##### Document excerpt

How to Turn Music Into Colors With a Wi-Fi Bridge

The ESP8266 microchip is an unexpected powerhouse

4 min read
Photo of saxophone
Photo: Charles Lohr

Several years ago, I wrote an algorithm I called ColorChord, which assigned colors to notes. The neat thing about it was that every time I played a note, the same color was assigned—regardless of the octave. By using these color values to control LEDs, I had a whole new way to visualize chords and melodies. Sadly, the algorithm was a bit clunky. The Pentium-based processors available at the time had difficulty running the algorithm in real time, forcing me to use specialized graphics processors.

Fast-forward a couple of years: A friend of mine dug into the algorithm and found it could be sped up enormously. Based on his feedback, I rewrote it twice. Eventually, it could easily run on a desktop CPU, and further tweaks and changes made it possible to run on a 168-megahertz STM32F407/417 microcontroller. Eventually, I wondered if I could run it on something even simpler—something as simple as a Wi-Fi bridge?

##########
##### Given records

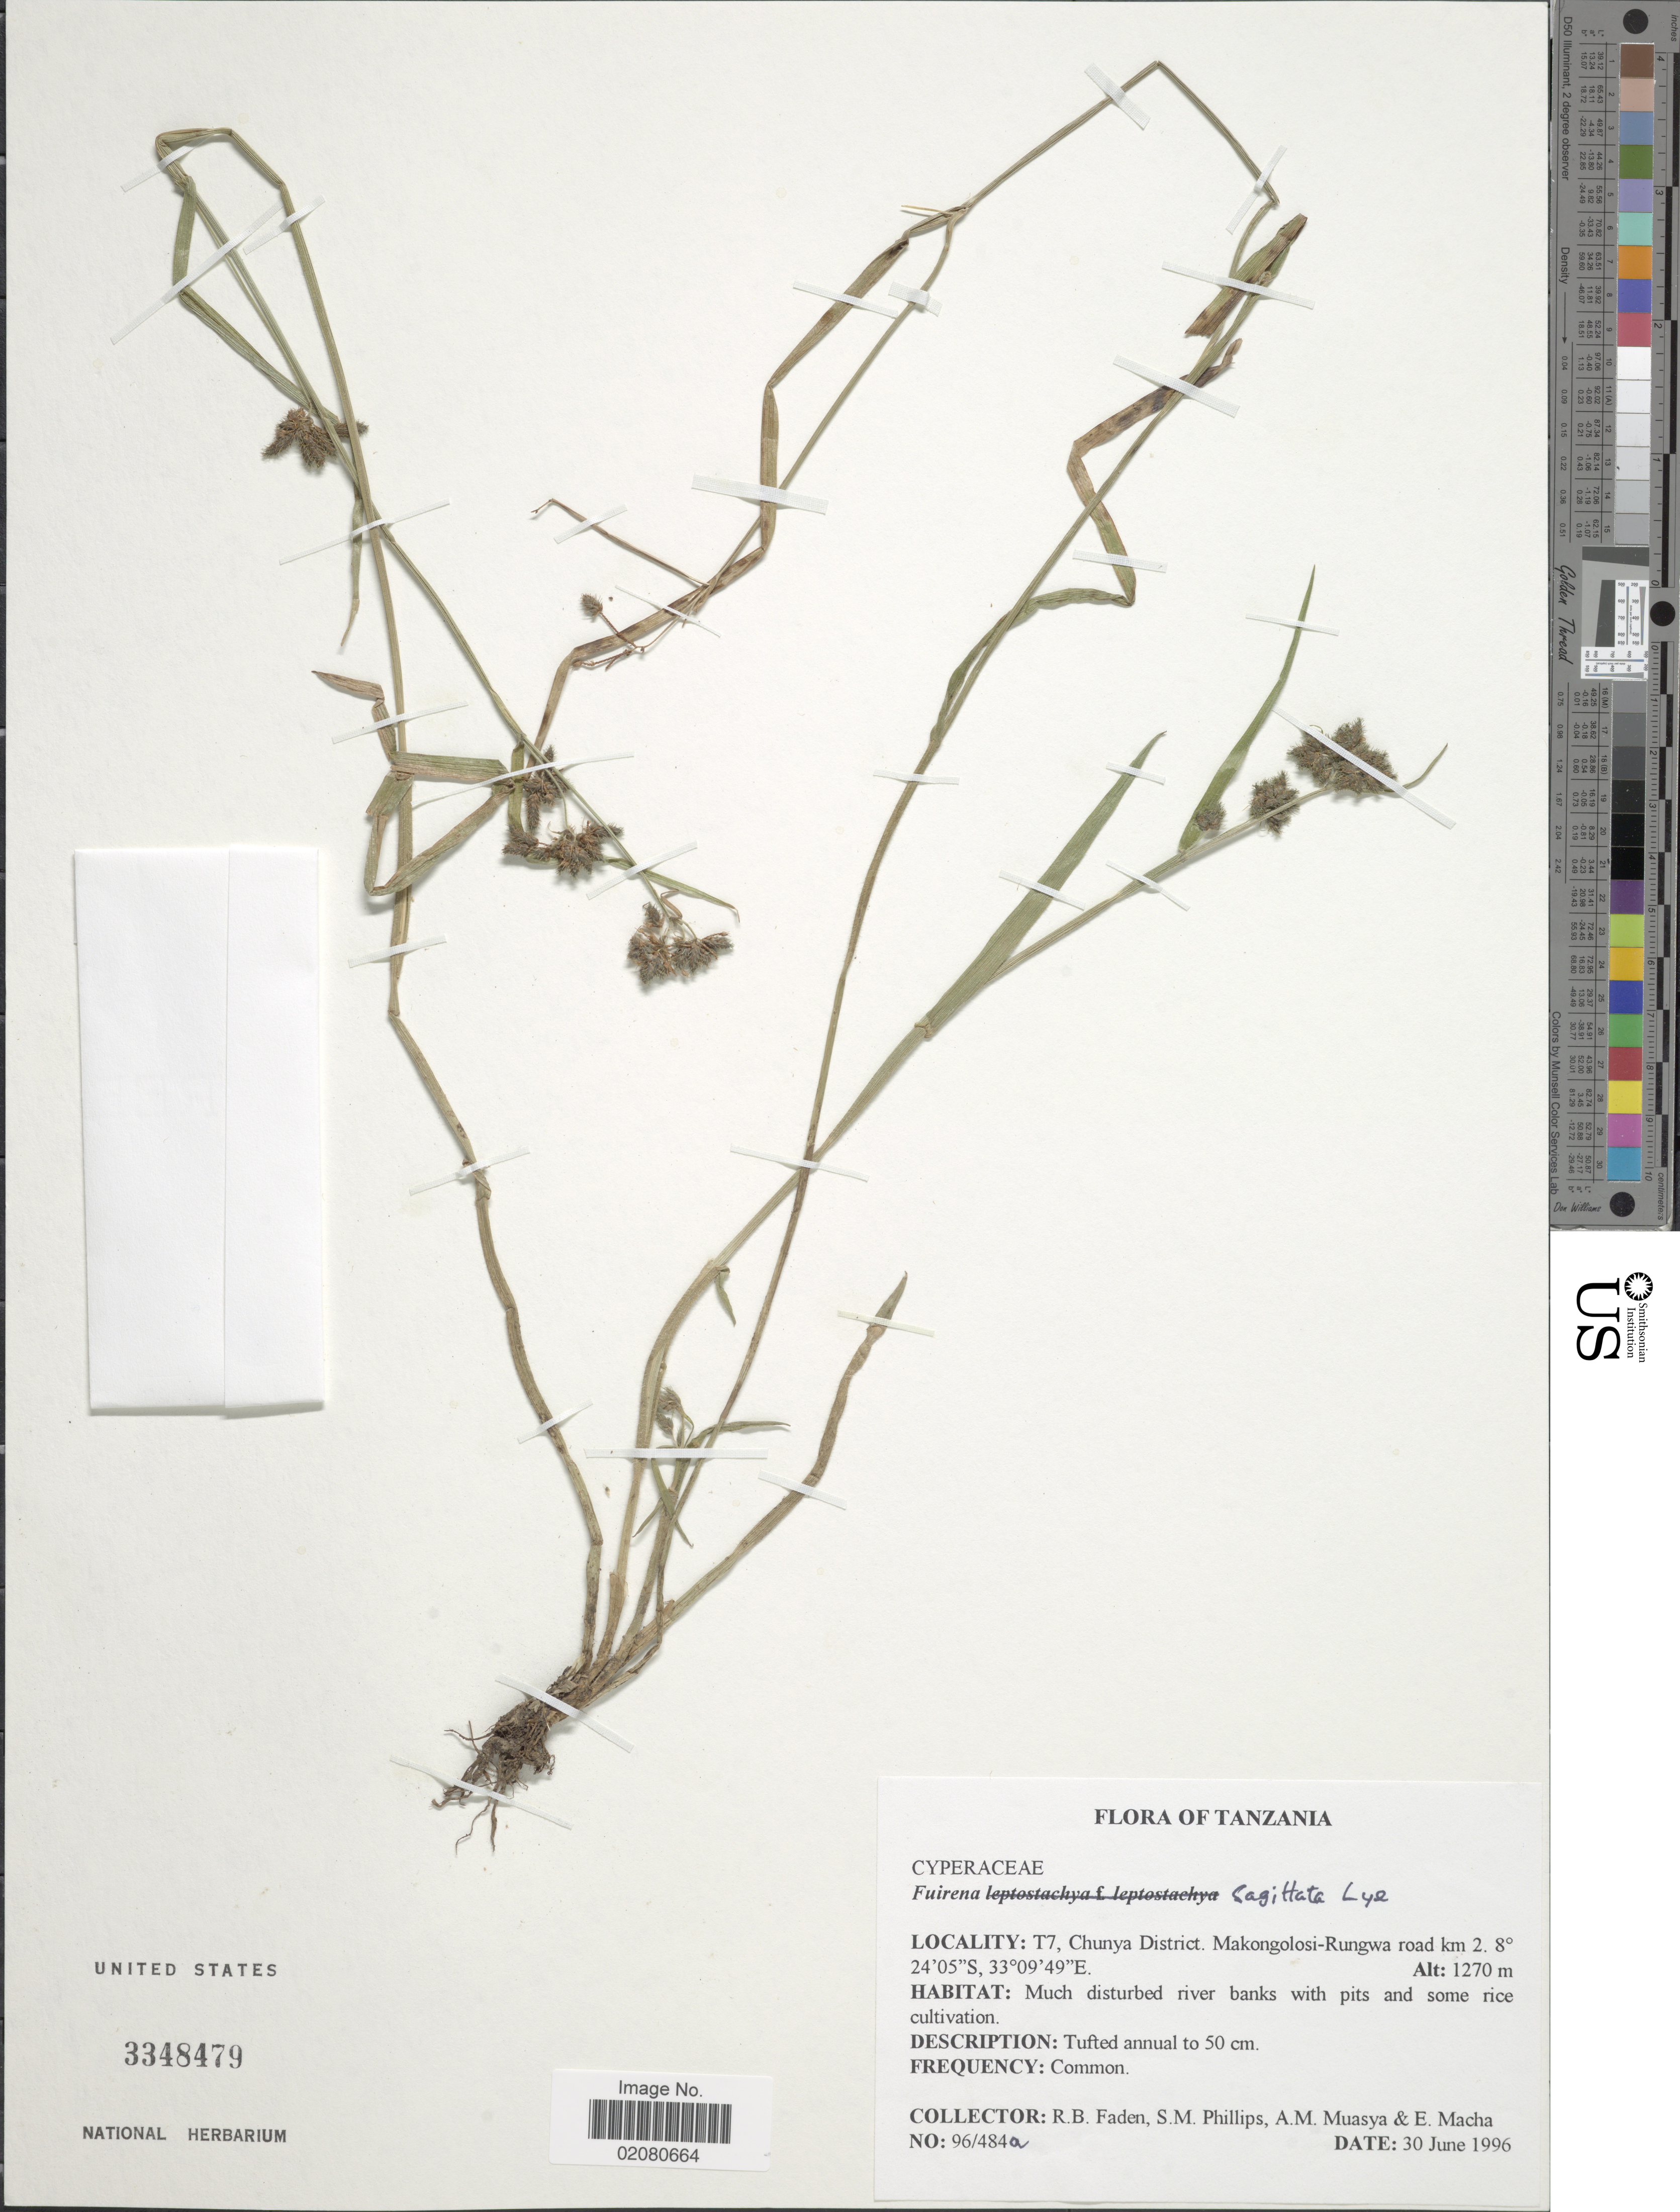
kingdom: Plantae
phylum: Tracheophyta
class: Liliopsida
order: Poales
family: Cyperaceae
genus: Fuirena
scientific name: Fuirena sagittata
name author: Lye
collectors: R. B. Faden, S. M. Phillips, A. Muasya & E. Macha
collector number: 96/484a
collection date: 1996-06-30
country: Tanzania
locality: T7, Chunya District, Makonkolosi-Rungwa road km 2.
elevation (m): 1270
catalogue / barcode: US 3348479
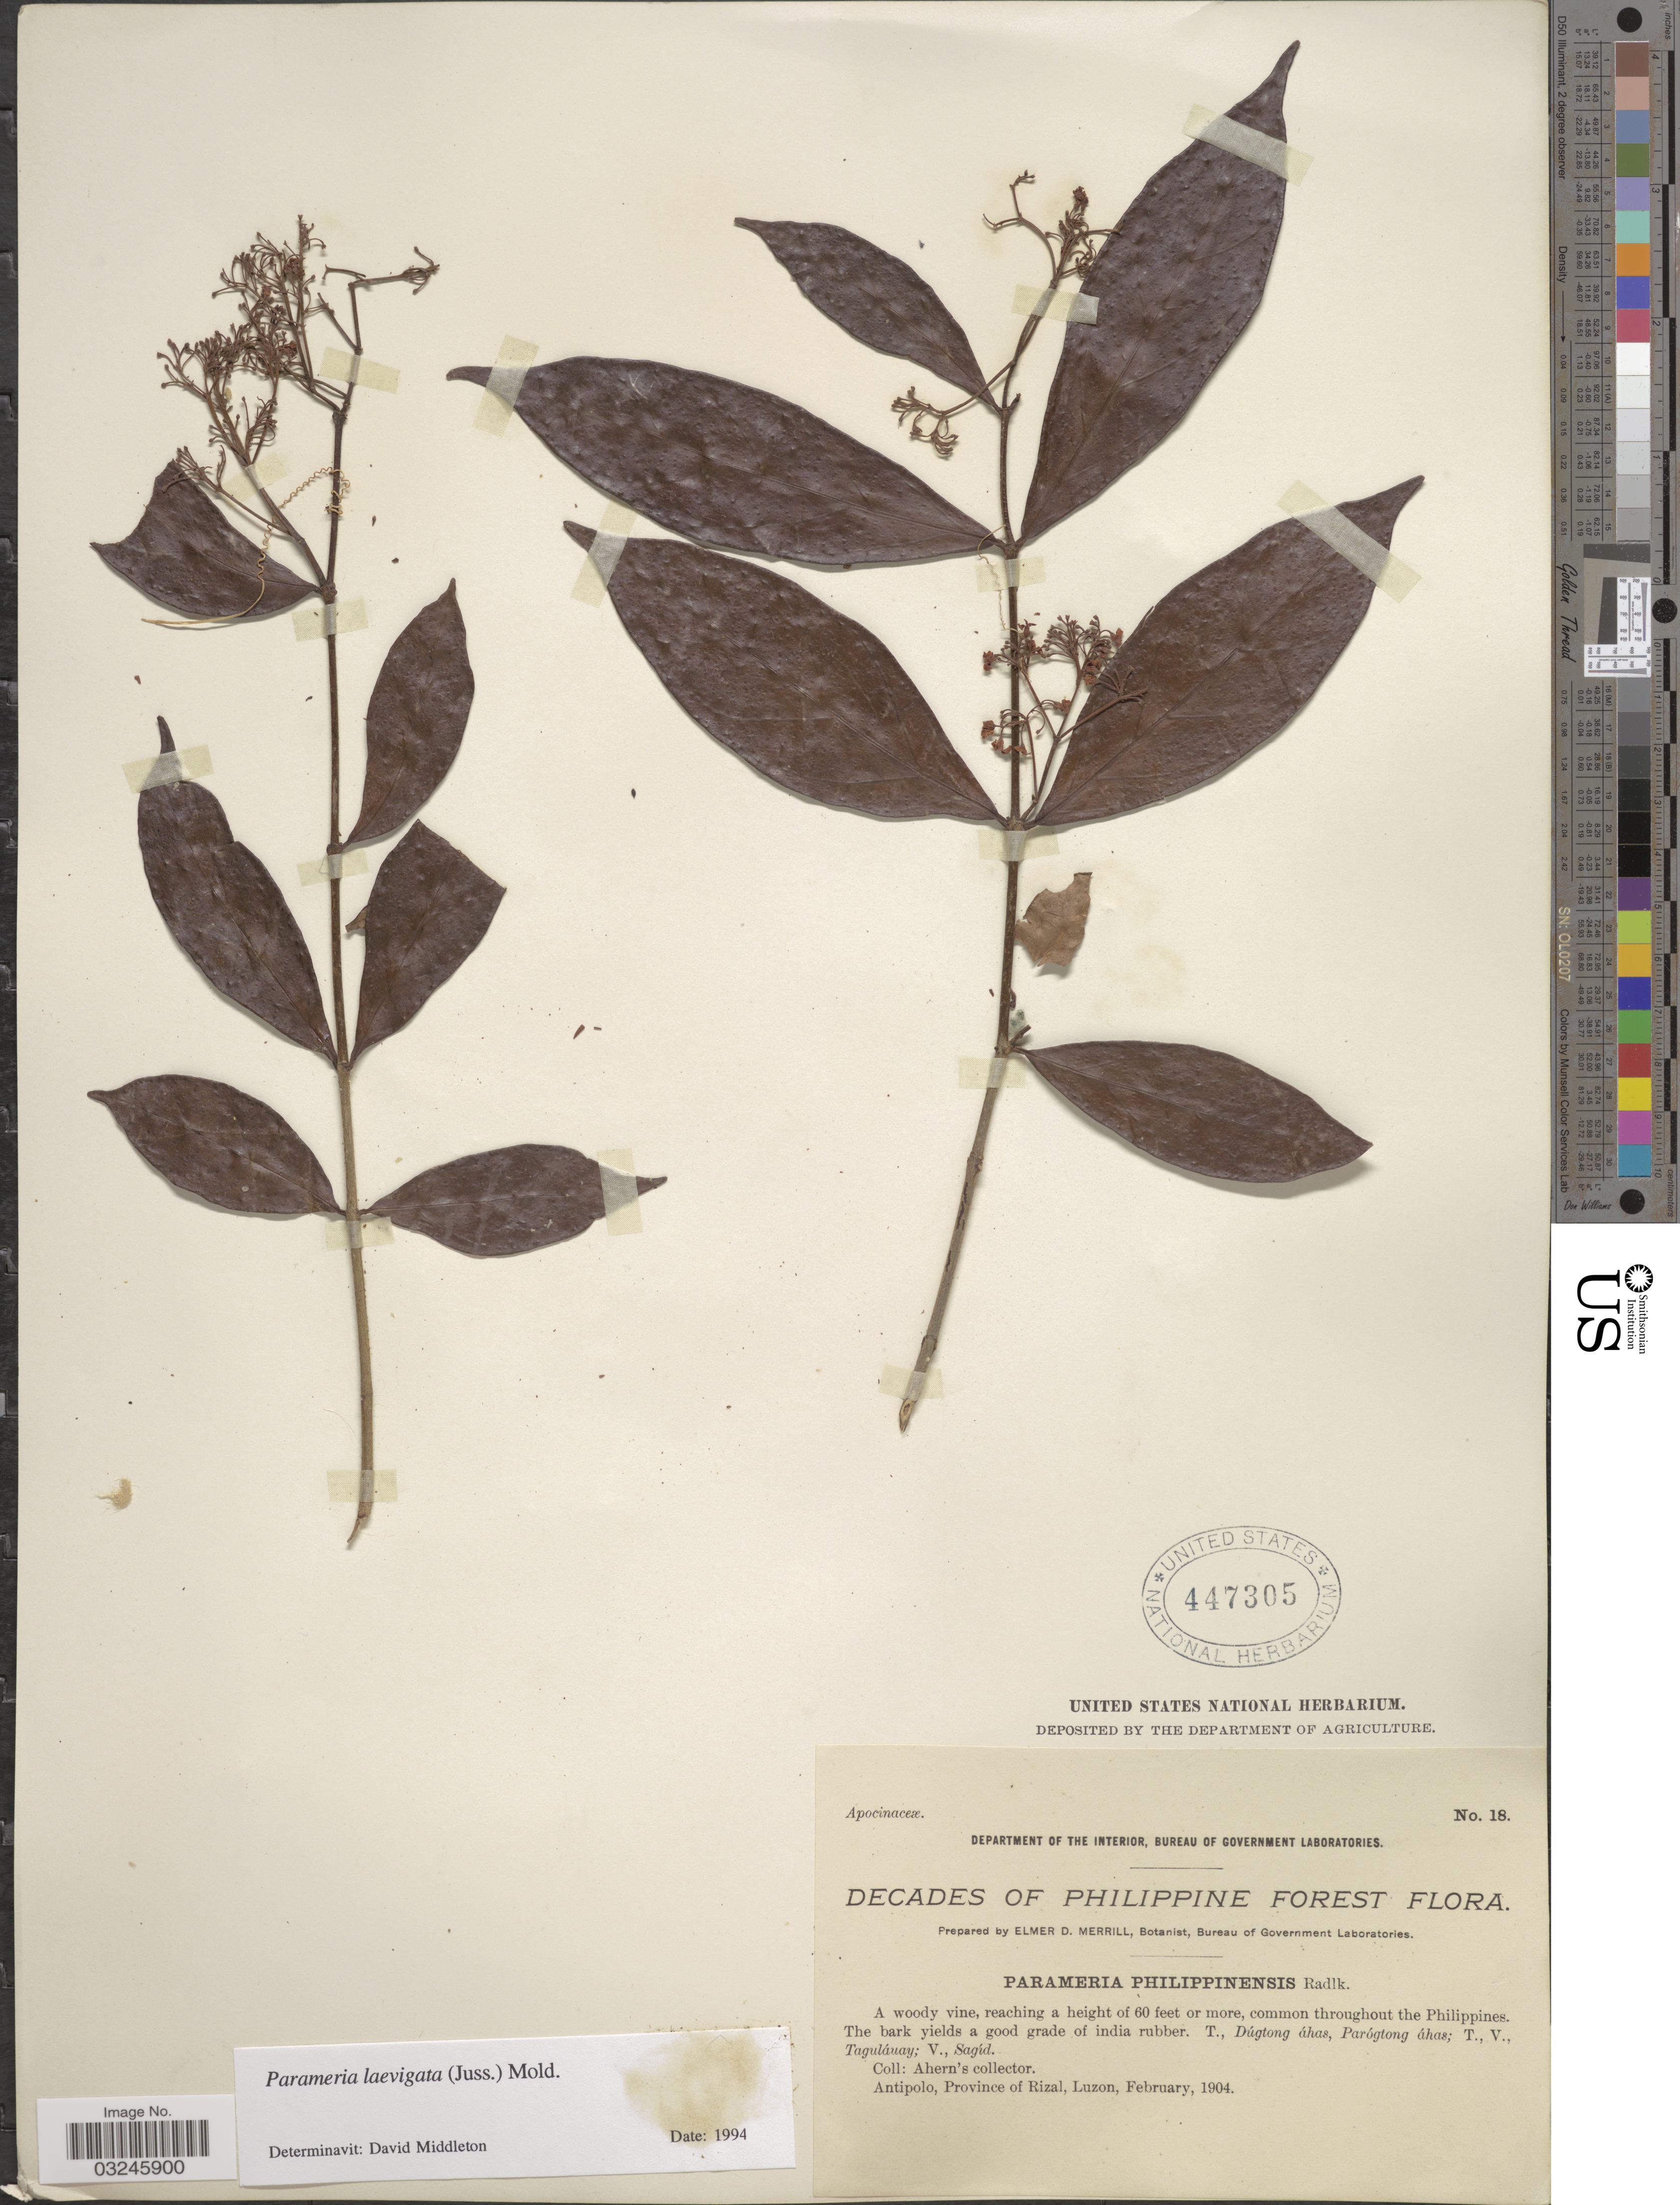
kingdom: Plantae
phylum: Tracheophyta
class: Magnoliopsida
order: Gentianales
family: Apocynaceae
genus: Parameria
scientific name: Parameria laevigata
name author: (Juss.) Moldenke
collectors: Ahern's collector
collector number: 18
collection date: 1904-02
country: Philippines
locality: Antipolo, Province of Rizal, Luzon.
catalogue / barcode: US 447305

##########

Aim 1.
List every kind of processor or chip that the ColorChord article names, including the one in its subtitle.
Aim 2.
Answer these questions about the ColorChord article:
(a) What does the subtitle call the ESP8266 microchip?
(b) How many times did the writer rewrite the algorithm after the friend's feedback?
(c) Who is credited for the photo?
Aim 3.
Extend the article about running ColorChord on ever-simpler hardware, starting after its last sentence.

Exercise answer 1.
- ESP8266 microchip
- Pentium-based processors
- Specialized graphics processors
- Desktop CPU
- 168-megahertz STM32F407/417 microcontroller

Exercise answer 2.
(a) An unexpected powerhouse.
(b) Twice.
(c) Charles Lohr.

Exercise answer 3.
To be fair, I did have a specific Wi-Fi bridge in mind: the remarkable ESP8266 from Espressif Systems, based in Shanghai. The ESP was designed to be little more than a serial-to-Wi-Fi device that you could plug into your favorite controller and operate using AT-style modem commands to get access to wireless networks. However, the hacker community quickly realized that the ESP’s onboard processor could be repurposed for so much more.

The ESP8266 uses a Tensilica processor core, factory-set to 80 MHz but overclockable to 160 MHz. Its features include general-purpose input/output ports (GPIOs), Integrated Interchip Sound (I2S) interfacing with direct memory access (DMA) for speedy data transfers, hardware support for pulse-width modulation, and an analog-to-digital converter (ADC). It’s possible to make Internet of Things devices and servers possessing rich Web-based-configuration graphical-user interfaces with code running on the ESP. And with WebSockets, applications running on the ESP can provide updates to and receive input from remote users at a rate of over 600 hertz.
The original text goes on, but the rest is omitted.